### PROBLEM DETAILS
Convert every line of the items below into a Markdown table with the columns "Row" and "Line," numbering each line in order and leaving out blank lines.

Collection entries
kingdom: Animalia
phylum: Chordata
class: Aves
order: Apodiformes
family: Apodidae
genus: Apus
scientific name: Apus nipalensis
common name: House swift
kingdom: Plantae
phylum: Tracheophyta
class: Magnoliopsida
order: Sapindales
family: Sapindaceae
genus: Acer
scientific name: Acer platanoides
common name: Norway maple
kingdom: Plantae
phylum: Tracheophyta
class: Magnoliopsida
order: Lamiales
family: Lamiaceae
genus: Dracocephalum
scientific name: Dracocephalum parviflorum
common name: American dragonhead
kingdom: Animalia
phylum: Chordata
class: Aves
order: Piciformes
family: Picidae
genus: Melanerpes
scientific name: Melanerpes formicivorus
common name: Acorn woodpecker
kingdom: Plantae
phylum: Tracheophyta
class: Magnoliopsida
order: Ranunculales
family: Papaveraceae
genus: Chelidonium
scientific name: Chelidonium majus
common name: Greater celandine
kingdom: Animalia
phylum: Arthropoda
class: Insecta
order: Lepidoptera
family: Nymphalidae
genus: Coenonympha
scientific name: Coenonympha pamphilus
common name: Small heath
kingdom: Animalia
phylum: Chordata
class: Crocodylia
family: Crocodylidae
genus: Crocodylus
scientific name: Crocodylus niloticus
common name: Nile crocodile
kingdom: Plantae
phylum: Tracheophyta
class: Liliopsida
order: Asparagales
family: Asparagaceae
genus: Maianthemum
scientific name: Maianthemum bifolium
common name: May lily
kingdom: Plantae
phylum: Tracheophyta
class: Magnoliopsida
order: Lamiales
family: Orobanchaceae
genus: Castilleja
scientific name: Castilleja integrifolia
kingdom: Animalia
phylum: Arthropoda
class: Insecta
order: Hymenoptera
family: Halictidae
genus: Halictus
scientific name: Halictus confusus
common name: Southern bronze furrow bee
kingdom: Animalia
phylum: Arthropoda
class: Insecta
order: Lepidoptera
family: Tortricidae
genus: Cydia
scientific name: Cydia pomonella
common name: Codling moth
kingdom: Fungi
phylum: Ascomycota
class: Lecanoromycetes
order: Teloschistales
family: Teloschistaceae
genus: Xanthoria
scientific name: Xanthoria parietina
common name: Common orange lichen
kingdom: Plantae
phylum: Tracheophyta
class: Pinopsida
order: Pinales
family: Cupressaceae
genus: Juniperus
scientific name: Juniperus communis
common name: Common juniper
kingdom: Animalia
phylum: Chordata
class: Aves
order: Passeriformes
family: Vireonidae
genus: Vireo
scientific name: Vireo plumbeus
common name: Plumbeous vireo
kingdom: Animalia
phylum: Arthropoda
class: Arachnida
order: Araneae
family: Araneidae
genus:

### FINAL ANSWER
| Row | Line |
|---|---|
| 1 | kingdom: Animalia |
| 2 | phylum: Chordata |
| 3 | class: Aves |
| 4 | order: Apodiformes |
| 5 | family: Apodidae |
| 6 | genus: Apus |
| 7 | scientific name: Apus nipalensis |
| 8 | common name: House swift |
| 9 | kingdom: Plantae |
| 10 | phylum: Tracheophyta |
| 11 | class: Magnoliopsida |
| 12 | order: Sapindales |
| 13 | family: Sapindaceae |
| 14 | genus: Acer |
| 15 | scientific name: Acer platanoides |
| 16 | common name: Norway maple |
| 17 | kingdom: Plantae |
| 18 | phylum: Tracheophyta |
| 19 | class: Magnoliopsida |
| 20 | order: Lamiales |
| 21 | family: Lamiaceae |
| 22 | genus: Dracocephalum |
| 23 | scientific name: Dracocephalum parviflorum |
| 24 | common name: American dragonhead |
| 25 | kingdom: Animalia |
| 26 | phylum: Chordata |
| 27 | class: Aves |
| 28 | order: Piciformes |
| 29 | family: Picidae |
| 30 | genus: Melanerpes |
| 31 | scientific name: Melanerpes formicivorus |
| 32 | common name: Acorn woodpecker |
| 33 | kingdom: Plantae |
| 34 | phylum: Tracheophyta |
| 35 | class: Magnoliopsida |
| 36 | order: Ranunculales |
| 37 | family: Papaveraceae |
| 38 | genus: Chelidonium |
| 39 | scientific name: Chelidonium majus |
| 40 | common name: Greater celandine |
| 41 | kingdom: Animalia |
| 42 | phylum: Arthropoda |
| 43 | class: Insecta |
| 44 | order: Lepidoptera |
| 45 | family: Nymphalidae |
| 46 | genus: Coenonympha |
| 47 | scientific name: Coenonympha pamphilus |
| 48 | common name: Small heath |
| 49 | kingdom: Animalia |
| 50 | phylum: Chordata |
| 51 | class: Crocodylia |
| 52 | family: Crocodylidae |
| 53 | genus: Crocodylus |
| 54 | scientific name: Crocodylus niloticus |
| 55 | common name: Nile crocodile |
| 56 | kingdom: Plantae |
| 57 | phylum: Tracheophyta |
| 58 | class: Liliopsida |
| 59 | order: Asparagales |
| 60 | family: Asparagaceae |
| 61 | genus: Maianthemum |
| 62 | scientific name: Maianthemum bifolium |
| 63 | common name: May lily |
| 64 | kingdom: Plantae |
| 65 | phylum: Tracheophyta |
| 66 | class: Magnoliopsida |
| 67 | order: Lamiales |
| 68 | family: Orobanchaceae |
| 69 | genus: Castilleja |
| 70 | scientific name: Castilleja integrifolia |
| 71 | kingdom: Animalia |
| 72 | phylum: Arthropoda |
| 73 | class: Insecta |
| 74 | order: Hymenoptera |
| 75 | family: Halictidae |
| 76 | genus: Halictus |
| 77 | scientific name: Halictus confusus |
| 78 | common name: Southern bronze furrow bee |
| 79 | kingdom: Animalia |
| 80 | phylum: Arthropoda |
| 81 | class: Insecta |
| 82 | order: Lepidoptera |
| 83 | family: Tortricidae |
| 84 | genus: Cydia |
| 85 | scientific name: Cydia pomonella |
| 86 | common name: Codling moth |
| 87 | kingdom: Fungi |
| 88 | phylum: Ascomycota |
| 89 | class: Lecanoromycetes |
| 90 | order: Teloschistales |
| 91 | family: Teloschistaceae |
| 92 | genus: Xanthoria |
| 93 | scientific name: Xanthoria parietina |
| 94 | common name: Common orange lichen |
| 95 | kingdom: Plantae |
| 96 | phylum: Tracheophyta |
| 97 | class: Pinopsida |
| 98 | order: Pinales |
| 99 | family: Cupressaceae |
| 100 | genus: Juniperus |
| 101 | scientific name: Juniperus communis |
| 102 | common name: Common juniper |
| 103 | kingdom: Animalia |
| 104 | phylum: Chordata |
| 105 | class: Aves |
| 106 | order: Passeriformes |
| 107 | family: Vireonidae |
| 108 | genus: Vireo |
| 109 | scientific name: Vireo plumbeus |
| 110 | common name: Plumbeous vireo |
| 111 | kingdom: Animalia |
| 112 | phylum: Arthropoda |
| 113 | class: Arachnida |
| 114 | order: Araneae |
| 115 | family: Araneidae |
| 116 | genus: |